Outre les raisons idéologiques, Anton a aussi une liste de raisons plus pragmatiques pour quitter Israël : sa famille s’est retrouvée dans la colonie de Ariel, en Cisjordanie, et ses efforts pour trouver du travail dans sa profession – les relations publiques et  la rédaction de textes – n’ont pas été fructueux. Il a travaillé pour une usine et a eu d’autres emplois de “col bleu”, sa femme n’a pas d’emploi et ils ont vécu assez chichement. Or, pas mal d’opportunités d’emploi attendaient Anton en Russie, avec de bien meilleurs salaires. Et en effet, il a commencé dans un de ces emplois un mois à peine après son retour en Russie.
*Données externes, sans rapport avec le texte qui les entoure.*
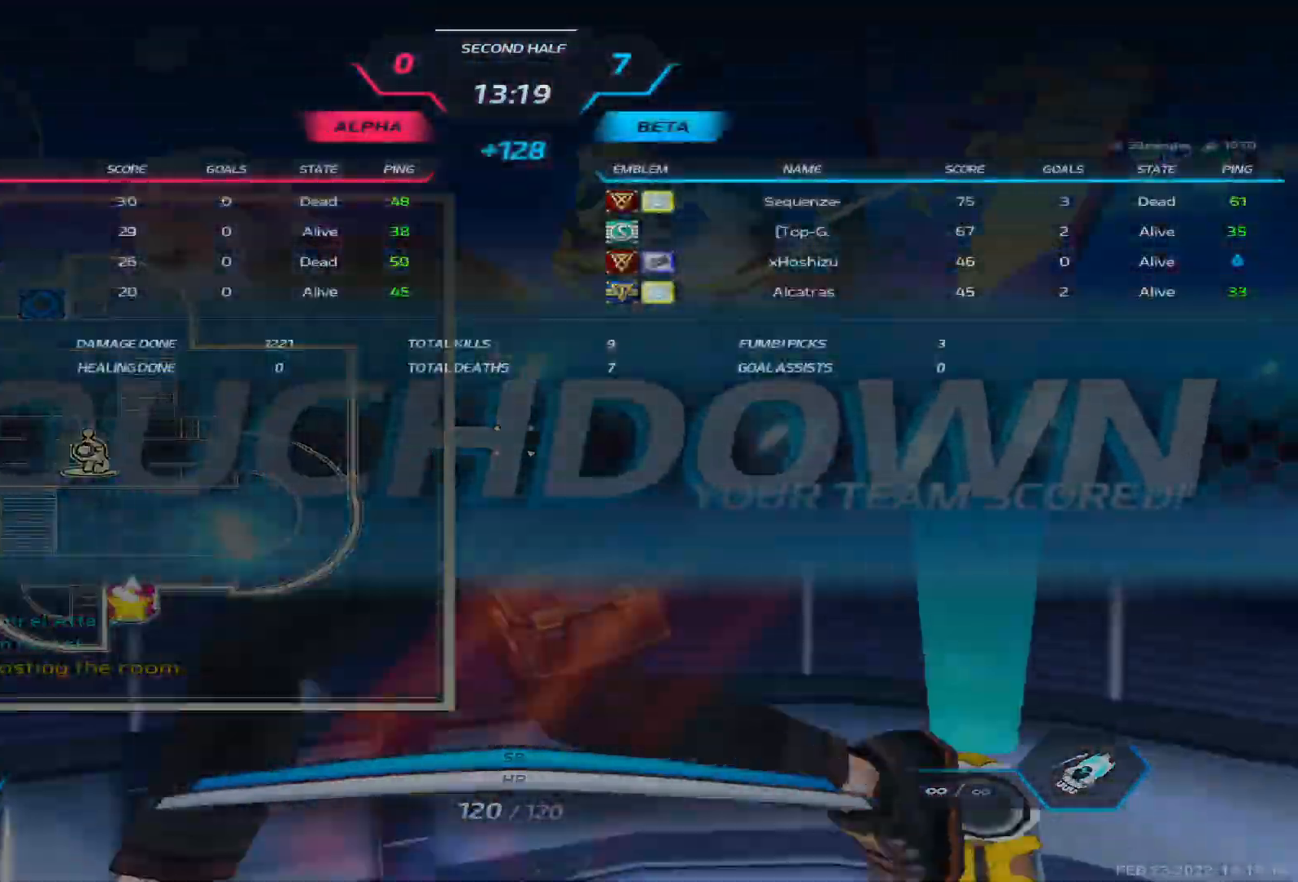
{"keys": ["tab"], "events": []}
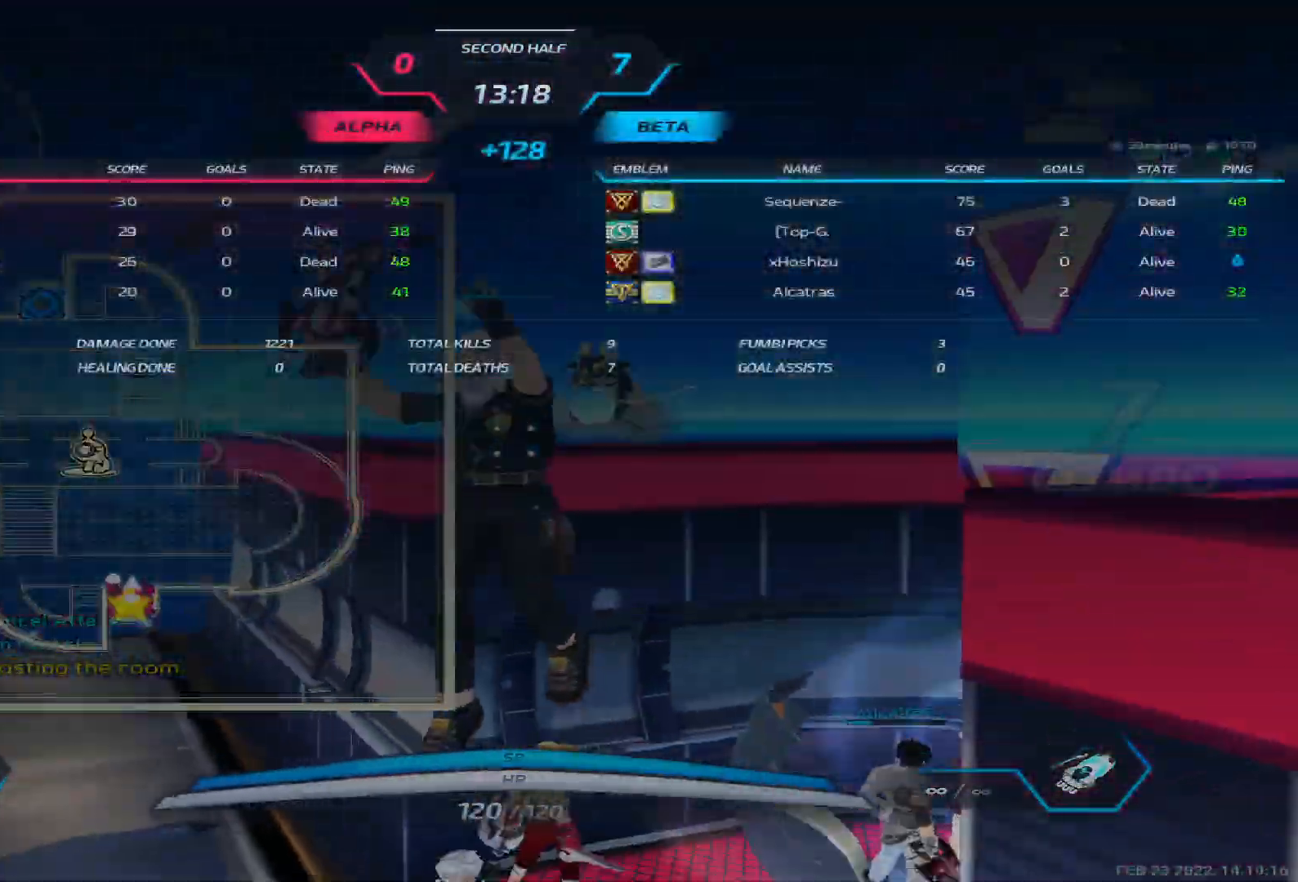
{"keys": ["tab"], "events": []}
Il ne dissimule pas son amertume envers l’attitude des membres plus anciens que la communauté russophone en Israël à son égard. “Dans l’armée russe, s’il apparaît que vous êtes moscovite, vous prenez aussitôt un coup dans la gueule”, dit-il. “En Israël c’est un peu la même chose. Si les gens se rendent compte que vous êtes de Moscou, ils vous traitent avec une certaine froideur, et en principe ils peuvent tout aussi bien vous frapper, cela ne les gêne pas. Pour je ne sais quelles raisons, ils pensent que nous sommes une sorte de classe privilégiée d’êtres supérieurs qui, maintenant qu’ils sont en Israël, doivent manger un peu de merde comme ils l’ont fait. Et ils n’hésiteront pas à vous en mettre une assiette sous le nez”.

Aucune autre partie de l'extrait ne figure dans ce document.